**How to complete this task:** Every record must be copied exactly.

[Records excerpted from a collection]
# # # # #

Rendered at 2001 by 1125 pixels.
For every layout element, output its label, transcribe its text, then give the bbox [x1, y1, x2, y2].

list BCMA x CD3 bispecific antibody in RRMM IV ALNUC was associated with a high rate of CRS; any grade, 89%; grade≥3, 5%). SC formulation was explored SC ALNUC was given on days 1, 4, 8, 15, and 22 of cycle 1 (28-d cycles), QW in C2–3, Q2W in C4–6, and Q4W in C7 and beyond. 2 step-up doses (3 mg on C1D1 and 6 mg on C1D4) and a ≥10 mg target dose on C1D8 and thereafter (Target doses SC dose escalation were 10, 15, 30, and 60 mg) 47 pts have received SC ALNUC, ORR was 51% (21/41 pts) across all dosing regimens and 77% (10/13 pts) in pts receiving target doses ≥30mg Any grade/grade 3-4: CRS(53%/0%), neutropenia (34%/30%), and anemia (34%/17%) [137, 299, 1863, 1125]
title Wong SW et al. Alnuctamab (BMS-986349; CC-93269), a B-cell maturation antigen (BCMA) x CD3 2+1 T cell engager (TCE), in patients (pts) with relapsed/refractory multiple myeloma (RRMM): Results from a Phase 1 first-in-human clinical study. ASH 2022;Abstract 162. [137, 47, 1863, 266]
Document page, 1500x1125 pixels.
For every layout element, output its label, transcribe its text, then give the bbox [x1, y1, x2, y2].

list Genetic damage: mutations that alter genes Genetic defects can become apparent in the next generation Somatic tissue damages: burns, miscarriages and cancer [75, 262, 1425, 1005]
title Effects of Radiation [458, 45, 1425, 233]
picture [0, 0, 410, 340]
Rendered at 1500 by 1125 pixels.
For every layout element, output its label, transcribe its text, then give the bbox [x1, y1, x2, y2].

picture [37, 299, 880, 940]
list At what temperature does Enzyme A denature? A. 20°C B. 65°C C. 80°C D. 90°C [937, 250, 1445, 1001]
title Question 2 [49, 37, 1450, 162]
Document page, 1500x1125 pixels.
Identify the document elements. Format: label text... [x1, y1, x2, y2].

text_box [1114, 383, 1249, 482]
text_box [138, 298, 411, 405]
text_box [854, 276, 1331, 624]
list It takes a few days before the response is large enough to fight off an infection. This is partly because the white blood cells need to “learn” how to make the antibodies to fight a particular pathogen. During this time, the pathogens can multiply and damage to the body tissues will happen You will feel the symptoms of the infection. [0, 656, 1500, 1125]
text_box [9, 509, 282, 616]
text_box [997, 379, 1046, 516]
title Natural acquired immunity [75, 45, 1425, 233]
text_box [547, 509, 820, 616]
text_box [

# # # # #

**Solution below:**
Rendered at 2001 by 1125 pixels.
For every layout element, output its label, transcribe its text, then give the bbox [x1, y1, x2, y2].

list BCMA x CD3 bispecific antibody in RRMM IV ALNUC was associated with a high rate of CRS; any grade, 89%; grade≥3, 5%). SC formulation was explored SC ALNUC was given on days 1, 4, 8, 15, and 22 of cycle 1 (28-d cycles), QW in C2–3, Q2W in C4–6, and Q4W in C7 and beyond. 2 step-up doses (3 mg on C1D1 and 6 mg on C1D4) and a ≥10 mg target dose on C1D8 and thereafter (Target doses SC dose escalation were 10, 15, 30, and 60 mg) 47 pts have received SC ALNUC, ORR was 51% (21/41 pts) across all dosing regimens and 77% (10/13 pts) in pts receiving target doses ≥30mg Any grade/grade 3-4: CRS(53%/0%), neutropenia (34%/30%), and anemia (34%/17%) [137, 299, 1863, 1125]
title Wong SW et al. Alnuctamab (BMS-986349; CC-93269), a B-cell maturation antigen (BCMA) x CD3 2+1 T cell engager (TCE), in patients (pts) with relapsed/refractory multiple myeloma (RRMM): Results from a Phase 1 first-in-human clinical study. ASH 2022;Abstract 162. [137, 47, 1863, 266]
Document page, 1500x1125 pixels.
For every layout element, output its label, transcribe its text, then give the bbox [x1, y1, x2, y2].

list Genetic damage: mutations that alter genes Genetic defects can become apparent in the next generation Somatic tissue damages: burns, miscarriages and cancer [75, 262, 1425, 1005]
title Effects of Radiation [458, 45, 1425, 233]
picture [0, 0, 410, 340]
Rendered at 1500 by 1125 pixels.
For every layout element, output its label, transcribe its text, then give the bbox [x1, y1, x2, y2].

picture [37, 299, 880, 940]
list At what temperature does Enzyme A denature? A. 20°C B. 65°C C. 80°C D. 90°C [937, 250, 1445, 1001]
title Question 2 [49, 37, 1450, 162]
Document page, 1500x1125 pixels.
Identify the document elements. Format: label text... [x1, y1, x2, y2].

text_box [1114, 383, 1249, 482]
text_box [138, 298, 411, 405]
text_box [854, 276, 1331, 624]
list It takes a few days before the response is large enough to fight off an infection. This is partly because the white blood cells need to “learn” how to make the antibodies to fight a particular pathogen. During this time, the pathogens can multiply and damage to the body tissues will happen You will feel the symptoms of the infection. [0, 656, 1500, 1125]
text_box [9, 509, 282, 616]
text_box [997, 379, 1046, 516]
title Natural acquired immunity [75, 45, 1425, 233]
text_box [547, 509, 820, 616]
text_box [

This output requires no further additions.